Singularities of inner functions associated with hyperbolic maps

TL;DR

This paper investigates the relationship between singularities of inner functions and the structure of hyperbolic maps in the Eremenko-Lyubich class, establishing bounds based on the number of tracts and function order.

Contribution

It establishes a connection between the number of singularities of inner functions and the number of tracts for certain classes of hyperbolic functions in class l, providing bounds related to the function's order.

Findings

Number of singularities is at most the number of tracts for certain classes.

Bound on singularities related to the order of hyperbolic functions.

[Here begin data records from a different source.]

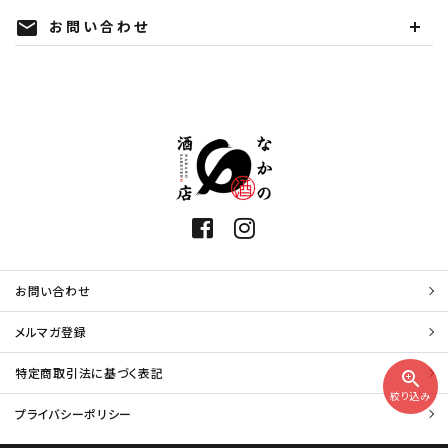
お問い合わせ
mail
お問い合わせ
メルマガ登録
特定商取引法に基づく表記
zoom_in
絞り込み
プライバシーポリシー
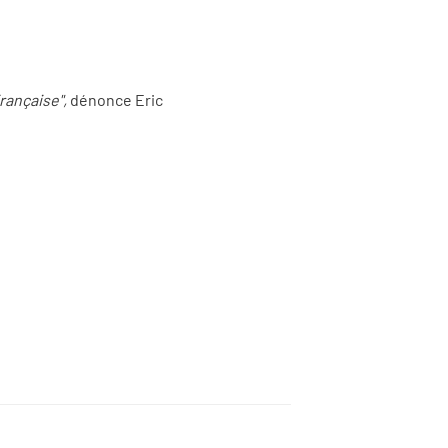
française",
dénonce Eric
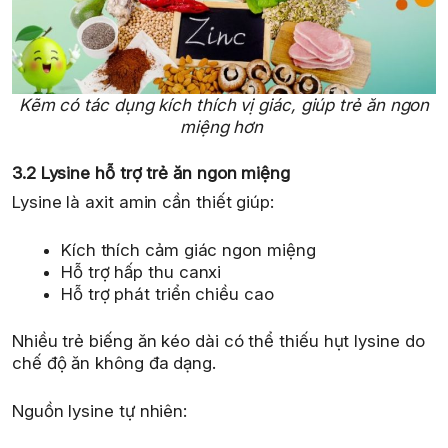
Kẽm có tác dụng kích thích vị giác, giúp trẻ ăn ngon
miệng hơn
3.2 Lysine hỗ trợ trẻ ăn ngon miệng
Lysine là axit amin cần thiết giúp:
Kích thích cảm giác ngon miệng
Hỗ trợ hấp thu canxi
Hỗ trợ phát triển chiều cao
Nhiều trẻ biếng ăn kéo dài có thể thiếu hụt lysine do
chế độ ăn không đa dạng.
Nguồn lysine tự nhiên:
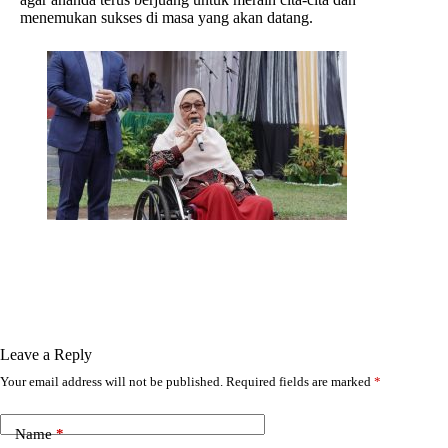
menemukan sukses di masa yang akan datang.
Leave a Reply
Your email address will not be published.
Required fields are marked
*
Name
*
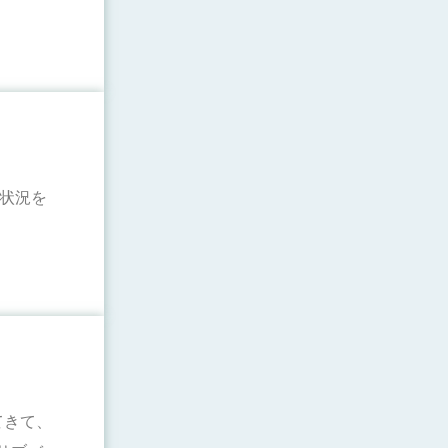
電状況を
てきて、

Results apply to functions with finitely many tracts in class l.

Abstract

Let $f$ be a function in the Eremenko-Lyubich class $\mathcal{B}$, and let $U$ be an unbounded, forward invariant Fatou component of $f$. We relate the number of singularities of an inner function associated to $f|_U$ with the number of tracts of $f$. In particular, we show that if $f$ lies in either of two large classes of functions in $\mathcal{B}$, and also has finitely many tracts, then the number of singularities of an associated inner function is at most equal to the number of tracts of $f$. Our results imply that for hyperbolic functions of finite order there is an upper bound -- related to the order -- on the number of singularities of an associated inner function.